In similar fashion to my American League Rookie of the Year pick, the N.L. Cy Young went from no-brainer to borderline toss-up.
In what was an open and shut case for Tim Lincecum, turned to a two horse race with him and Johan Santana. An impressive second half by Santana, fueled by an outstanding August/September, closed the gap that Lincecum created.
This is not to say that Lincecum fell apart in the second half, rather, to give Santana his due for an outstanding stretch run.
There was never really a question who the winner and runner-up for this award would be, as I selected Lincecum No. 1 and Santana No. 2. Where the question is raised occurs with the third best start in the National League. With four or five legitimate contenders, it took a variety of statistics to come to a conclusion of who the head of the rest of the pack would be.
Here is what I wrote for the BDD writer picks,
When I first sat down to make my picks, I wasn’t even going to look into the numbers. I figured I knew the story and didn’t need any convincing. While my opinion didn’t change after I eventually looked at the numbers, it became surprisingly close after looking at VORP, WPA, WS, PRC, and SNLVAR. Lincecum came away on top, with Santana finishing second, and fellow Canadian Ryan Dempster completing his full circle surprise season.
I’m not shocked that Dempster isn’t getting more play in the upcoming days of Free Agency, but I am shocked that he isn’t getting much love from writers on the Cy Young ballot.
I will be incredibly shocked if Dempster tops Dan Haren, Brandon Webb, Cole Hamels, and Edinson Volquez, despite being substantially more qualified. In fact, half-season wonders CC Sabathia and Rich Harden are likely to get just as much respect as Dempster.
Which leads to an interesting dilemma-what is the Cy Young award? Is it for the leagues best pitcher, or for the leagues most valuable pitcher? In fact, aren't these two things one in the same?
That is, could any of the aforementioned full season National League pitchers have replaced Harden and specifically, Sabathia? If the answer is no, then how can another pitcher be tabbed as better? Worse yet, this adds Brad Lidge to what was supposed to be a fairly straight forward discussion.
It is fortunate for Tim Lincecum that Johan Santana had such brutal bullpen support. Had the Mets simply been 'OK' at holding leads, Santana would have added an extra couple of wins and the Mets certainly would have found themselves in the playoffs. It would be that combination of meaningless statistics that would encourage the BBWAA to give this award to Santana.
That didn't happen, and despite what will be a fairly tight competition, the award will go to the appropriate pitcher.

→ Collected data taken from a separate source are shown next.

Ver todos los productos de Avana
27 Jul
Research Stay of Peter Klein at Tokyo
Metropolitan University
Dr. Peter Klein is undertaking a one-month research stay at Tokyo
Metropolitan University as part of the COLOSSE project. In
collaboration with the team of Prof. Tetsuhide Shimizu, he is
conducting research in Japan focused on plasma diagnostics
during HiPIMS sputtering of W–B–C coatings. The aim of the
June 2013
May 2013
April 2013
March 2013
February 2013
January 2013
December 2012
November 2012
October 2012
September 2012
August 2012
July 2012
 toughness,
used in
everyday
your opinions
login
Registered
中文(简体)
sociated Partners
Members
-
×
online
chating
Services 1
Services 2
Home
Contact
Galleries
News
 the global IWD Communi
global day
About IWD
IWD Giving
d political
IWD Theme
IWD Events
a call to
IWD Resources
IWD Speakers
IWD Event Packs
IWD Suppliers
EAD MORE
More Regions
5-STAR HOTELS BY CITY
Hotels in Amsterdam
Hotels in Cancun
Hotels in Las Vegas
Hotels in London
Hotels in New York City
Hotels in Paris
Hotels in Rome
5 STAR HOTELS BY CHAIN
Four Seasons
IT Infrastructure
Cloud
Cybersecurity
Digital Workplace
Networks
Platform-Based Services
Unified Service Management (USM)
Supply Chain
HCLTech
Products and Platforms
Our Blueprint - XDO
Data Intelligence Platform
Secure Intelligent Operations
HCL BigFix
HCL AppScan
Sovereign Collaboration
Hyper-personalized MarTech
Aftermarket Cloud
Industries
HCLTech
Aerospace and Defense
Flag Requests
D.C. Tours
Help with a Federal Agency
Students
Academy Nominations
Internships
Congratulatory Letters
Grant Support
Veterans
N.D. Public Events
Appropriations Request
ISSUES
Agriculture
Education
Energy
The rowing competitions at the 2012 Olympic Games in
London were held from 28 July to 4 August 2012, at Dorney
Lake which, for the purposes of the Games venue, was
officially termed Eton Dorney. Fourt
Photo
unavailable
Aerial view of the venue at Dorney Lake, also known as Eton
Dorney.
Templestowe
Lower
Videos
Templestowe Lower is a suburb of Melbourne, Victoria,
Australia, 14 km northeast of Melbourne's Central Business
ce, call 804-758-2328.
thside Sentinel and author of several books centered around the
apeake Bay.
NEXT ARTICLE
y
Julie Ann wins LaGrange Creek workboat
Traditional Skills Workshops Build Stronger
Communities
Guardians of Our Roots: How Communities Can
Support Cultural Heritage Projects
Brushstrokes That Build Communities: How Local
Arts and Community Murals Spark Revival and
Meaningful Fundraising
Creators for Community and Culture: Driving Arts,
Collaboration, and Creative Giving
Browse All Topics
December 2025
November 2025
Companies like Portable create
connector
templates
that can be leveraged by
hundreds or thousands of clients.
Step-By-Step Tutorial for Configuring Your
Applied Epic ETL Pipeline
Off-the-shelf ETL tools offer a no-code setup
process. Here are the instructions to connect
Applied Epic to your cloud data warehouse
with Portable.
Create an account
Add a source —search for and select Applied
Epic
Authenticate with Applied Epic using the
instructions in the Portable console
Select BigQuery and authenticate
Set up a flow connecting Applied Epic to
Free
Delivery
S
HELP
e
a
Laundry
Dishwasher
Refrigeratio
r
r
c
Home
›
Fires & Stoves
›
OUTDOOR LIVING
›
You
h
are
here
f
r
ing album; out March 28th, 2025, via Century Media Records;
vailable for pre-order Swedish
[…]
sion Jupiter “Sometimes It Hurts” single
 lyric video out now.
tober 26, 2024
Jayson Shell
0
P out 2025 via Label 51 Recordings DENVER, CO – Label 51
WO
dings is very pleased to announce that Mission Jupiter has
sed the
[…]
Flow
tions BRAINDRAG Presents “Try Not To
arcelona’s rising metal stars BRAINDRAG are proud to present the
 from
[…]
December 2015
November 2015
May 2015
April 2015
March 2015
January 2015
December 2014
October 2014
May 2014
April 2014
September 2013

Similarly, the runner-up will go to the appropriate pitcher, being Santana. Many anticipated this to be Santana's award to lose entering the season. While he didn't hurt his case, Lincecum was simply the superior pitcher and the BBWAA won't screw this one up.
Where it gets interesting is the area that I mentioned, from the third best pitcher in the National League, down to the 10th. I can't see a scenario where Lincecum and Santana don't receive the top two votes from any of the writers; however, I also did not envision a scenario where Joey Votto would receive a vote over Geovanny Soto.
That being said, for argument's sake I'll stick with Lincecum and Santana collecting all of the top two votes, with a 32 writer toss-up among third place ballots. Clearly Dempster should take third place, but I imagine it will go to Sabathia or Lidge. It won't be justified, but people won't be overly disappointed.
As fans, we are fortunate that the writers must submit their ballots prior to the start of the playoffs. If not, Cole Hamel's miraculous postseason performance may have been enough to put him into the Lincecum-Santana discussion.